The fuel cell industry is a billion-dollar industry with market share to be gained.

Countries in the Asian Pacific ship more than three-quarters of fuel cell systems worldwide, but the US is quickly gaining ground with a series of strategic investments.

In 2012, industry revenues exceeded $1 billion worldwide, and close to 80 percent of investment in the industry was made in US companies. America is among the top four dominant producers of stationary fuel cells, which account for half of all fuel cell shipments worldwide.

Since 2008, the Energy Department’s efforts have reduced the high-volume manufacturing costs for fuel cells by more than 30 percent, increased shipments from 1,000 units to 5,000 units annually, and upped domestic manufacturing by more than 60 percent. Late last year, as part of the Obama administration’s “all-of-the-above energy strategy,” the Department announced some $7 million for fuel cell projects.

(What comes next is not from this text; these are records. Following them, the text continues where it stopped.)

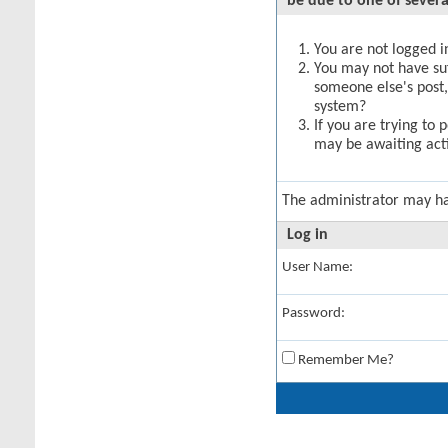
be due to one of severa
You are not logged in
You may not have suff
someone else's post,
system?
If you are trying to 
may be awaiting acti
The administrator may h
Log in
User Name:
Password:
Remember Me?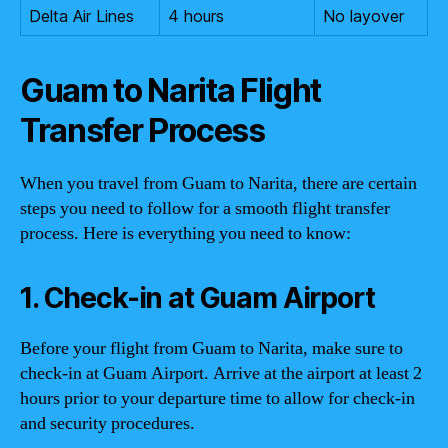
Delta Air Lines
4 hours
No layover
Guam to Narita Flight
Transfer Process
When you travel from Guam to Narita, there are certain
steps you need to follow for a smooth flight transfer
process. Here is everything you need to know:
1. Check-in at Guam Airport
Before your flight from Guam to Narita, make sure to
check-in at Guam Airport. Arrive at the airport at least 2
hours prior to your departure time to allow for check-in
and security procedures.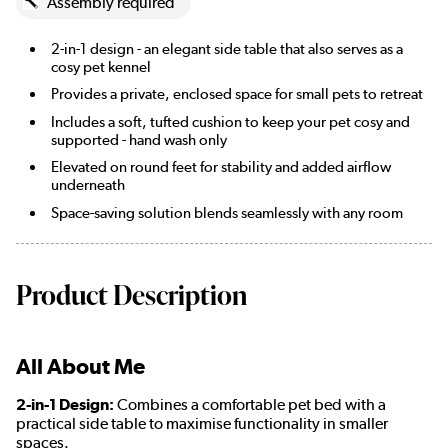
Assembly required
2-in-1 design - an elegant side table that also serves as a
cosy pet kennel
Provides a private, enclosed space for small pets to retreat
Includes a soft, tufted cushion to keep your pet cosy and
supported - hand wash only
Elevated on round feet for stability and added airflow
underneath
Space-saving solution blends seamlessly with any room
Product Description
All About Me
2-in-1 Design:
Combines a comfortable pet bed with a
practical side table to maximise functionality in smaller
spaces.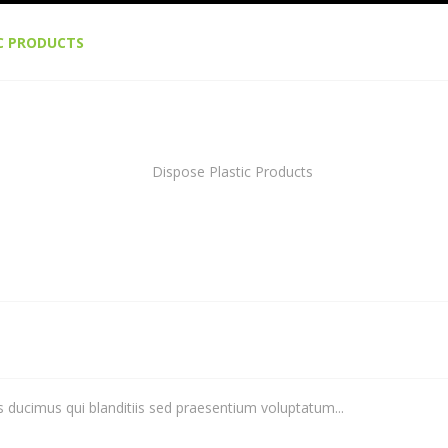
IC PRODUCTS
 ducimus qui blanditiis sed praesentium voluptatum...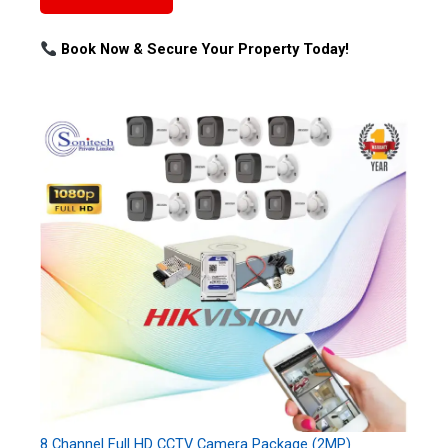
Book Now & Secure Your Property Today!
8 Channel Full HD CCTV Camera Package (2MP)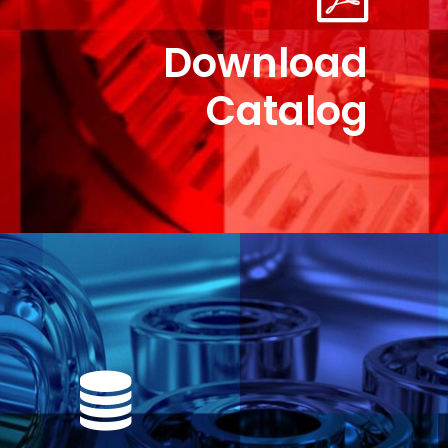
Download
Catalog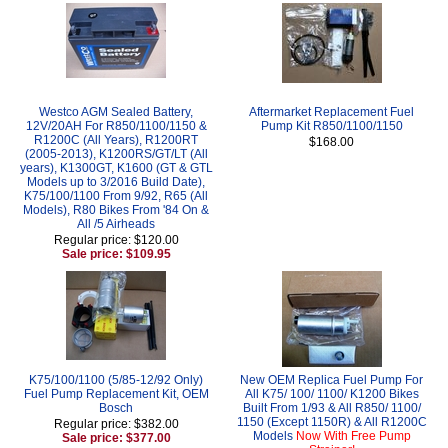
Westco AGM Sealed Battery,
Aftermarket Replacement Fuel
12V/20AH For R850/1100/1150 &
Pump Kit R850/1100/1150
R1200C (All Years), R1200RT
$168.00
(2005-2013), K1200RS/GT/LT (All
years), K1300GT, K1600 (GT & GTL
Models up to 3/2016 Build Date),
K75/100/1100 From 9/92, R65 (All
Models), R80 Bikes From '84 On &
All /5 Airheads
Regular price: $120.00
Sale price: $109.95
K75/100/1100 (5/85-12/92 Only)
New OEM Replica Fuel Pump For
Fuel Pump Replacement Kit, OEM
All K75/ 100/ 1100/ K1200 Bikes
Bosch
Built From 1/93 & All R850/ 1100/
1150 (Except 1150R) & All R1200C
Regular price: $382.00
Models
Now With Free Pump
Sale price: $377.00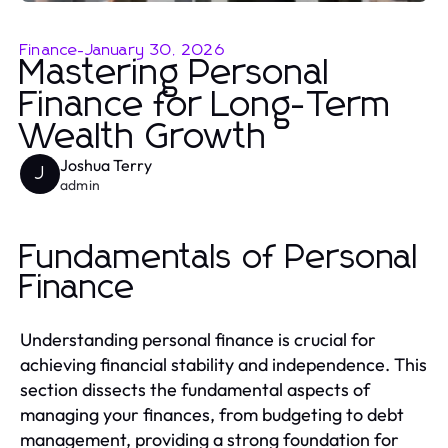
Finance
-
January 30, 2026
Mastering Personal
Finance for Long-Term
Wealth Growth
Joshua Terry
J
admin
Fundamentals of Personal
Finance
Understanding personal finance is crucial for
achieving financial stability and independence. This
section dissects the fundamental aspects of
managing your finances, from budgeting to debt
management, providing a strong foundation for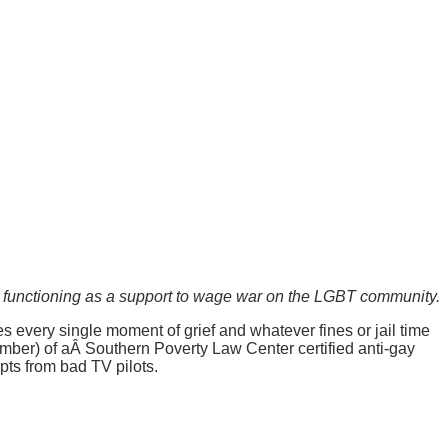
n functioning as a support to wage war on the LGBT community.
 every single moment of grief and whatever fines or jail time
ember) of aÂ Southern Poverty Law Center certified anti-gay
pts from bad TV pilots.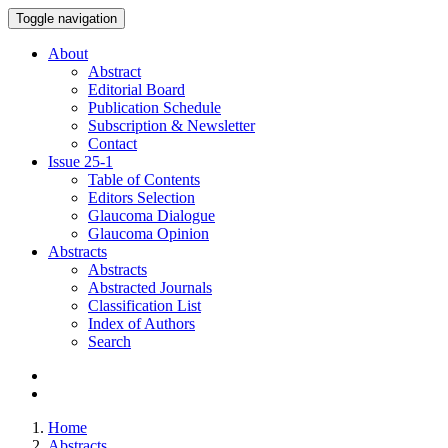
Toggle navigation
About
Abstract
Editorial Board
Publication Schedule
Subscription & Newsletter
Contact
Issue
25-1
Table of Contents
Editors Selection
Glaucoma Dialogue
Glaucoma Opinion
Abstracts
Abstracts
Abstracted Journals
Classification List
Index of Authors
Search
Home
Abstracts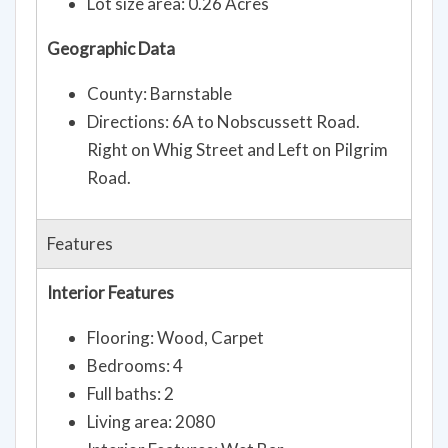
Lot size area: 0.26 Acres
Geographic Data
County: Barnstable
Directions: 6A to Nobscussett Road.
Right on Whig Street and Left on Pilgrim
Road.
Features
Interior Features
Flooring: Wood, Carpet
Bedrooms: 4
Full baths: 2
Living area: 2080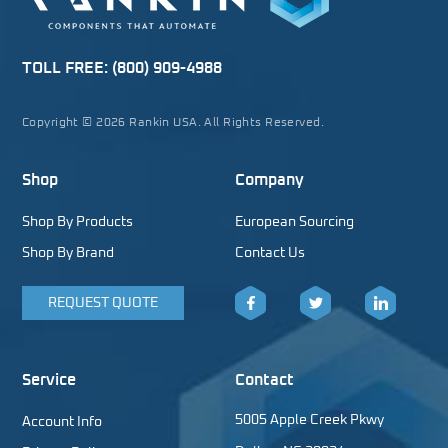
TOLL FREE:
(800) 909-4988
Copyright © 2026 Rankin USA. All Rights Reserved.
Shop
Company
Shop By Products
European Sourcing
Shop By Brand
Contact Us
REQUEST QUOTE
Facebook
Twitter
LinkedIn
Service
Contact
5005 Apple Creek Pkwy
Account Info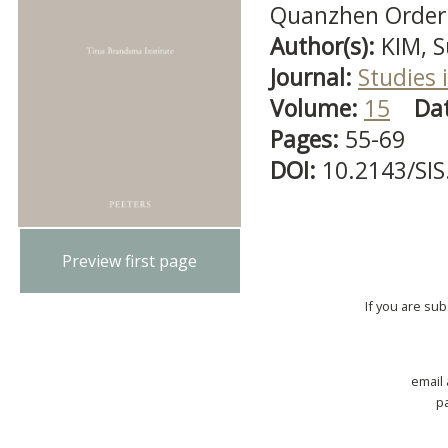
Quanzhen Order
Author(s):
KIM, 
Journal:
Studies i
Volume:
15
Da
Pages:
55-69
DOI:
10.2143/SIS
Preview first page
If you are su
email
p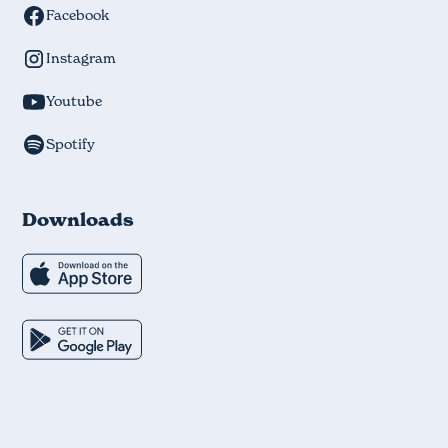
Facebook
Instagram
Youtube
Spotify
Downloads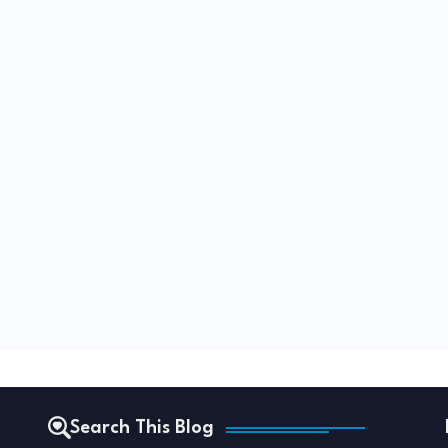
Search This Blog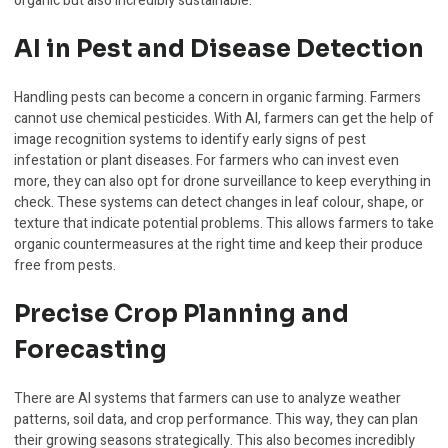
organic but also incredibly sustainable.
AI in Pest and Disease Detection
Handling pests can become a concern in organic farming. Farmers
cannot use chemical pesticides. With AI, farmers can get the help of
image recognition systems to identify early signs of pest
infestation or plant diseases. For farmers who can invest even
more, they can also opt for drone surveillance to keep everything in
check. These systems can detect changes in leaf colour, shape, or
texture that indicate potential problems. This allows farmers to take
organic countermeasures at the right time and keep their produce
free from pests.
Precise Crop Planning and
Forecasting
There are AI systems that farmers can use to analyze weather
patterns, soil data, and crop performance. This way, they can plan
their growing seasons strategically. This also becomes incredibly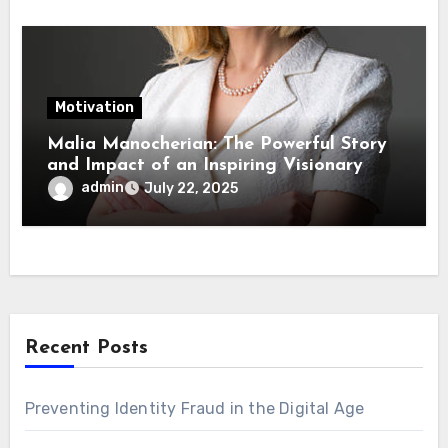
Motivation
Malia Manocherian: The Powerful Story
and Impact of an Inspiring Visionary
admin
July 22, 2025
Recent Posts
Preventing Identity Fraud in the Digital Age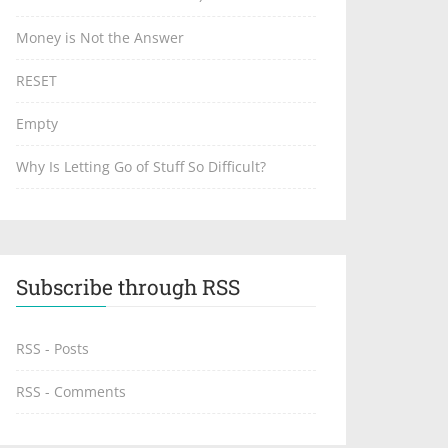
Money is Not the Answer
RESET
Empty
Why Is Letting Go of Stuff So Difficult?
Subscribe through RSS
RSS - Posts
RSS - Comments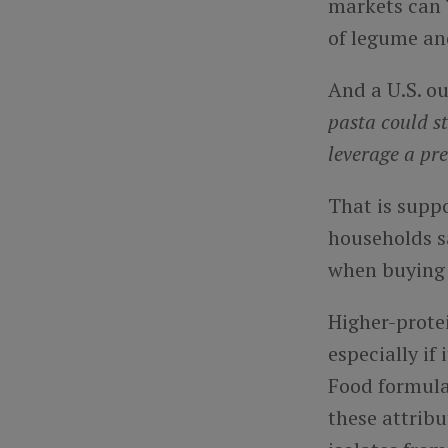
markets can 
of legume and
And a U.S. ou
pasta could s
leverage a pr
That is supp
households s
when buying 
Higher-protei
especially if
Food formula
these attribu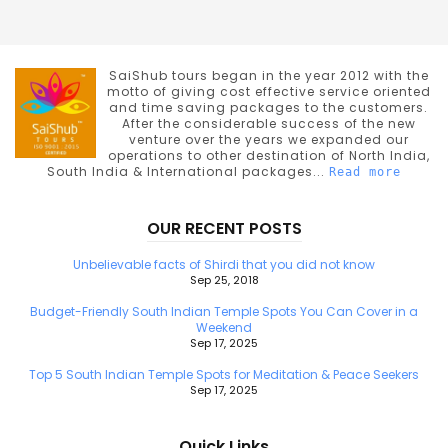
SaiShub tours began in the year 2012 with the
motto of giving cost effective service oriented
and time saving packages to the customers.
After the considerable success of the new
venture over the years we expanded our
operations to other destination of North India,
South India & International packages...
Read more
OUR RECENT POSTS
Unbelievable facts of Shirdi that you did not know
Sep 25, 2018
Budget-Friendly South Indian Temple Spots You Can Cover in a
Weekend
Sep 17, 2025
Top 5 South Indian Temple Spots for Meditation & Peace Seekers
Sep 17, 2025
Quick Links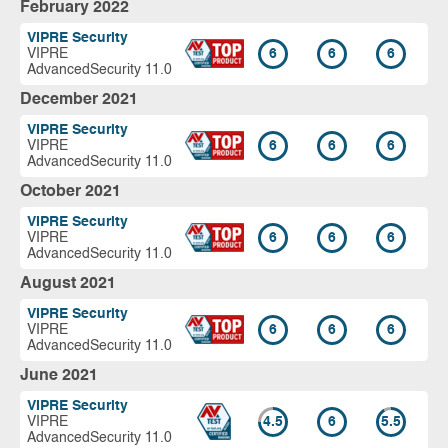
February 2022
VIPRE Security
VIPRE
6
6
6
AdvancedSecurity 11.0
December 2021
VIPRE Security
VIPRE
6
6
6
AdvancedSecurity 11.0
October 2021
VIPRE Security
VIPRE
6
6
6
AdvancedSecurity 11.0
August 2021
VIPRE Security
VIPRE
6
6
6
AdvancedSecurity 11.0
June 2021
VIPRE Security
VIPRE
4.5
6
5.5
AdvancedSecurity 11.0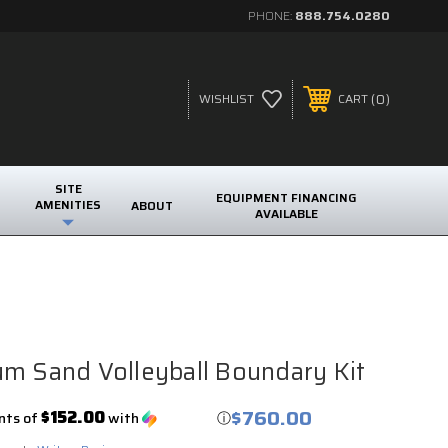
PHONE:
888.754.0280
0
WISHLIST
CART
SITE
EQUIPMENT FINANCING
AMENITIES
ABOUT
AVAILABLE
m Sand Volleyball Boundary Kit
$760.00
$152.00
nts of
with
ⓘ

According to the Department’s 2013 Pathways to Commercial Success: Technologies and Products Supported by the Fuel Cell Technologies Office report (pdf), their R&D efforts have “helped manufacture about 40 new commercial technologies in the United States, support 65 new technologies that are expected to reach commercial-scale within the next three to five years and issue more than 450 U.S. patents.”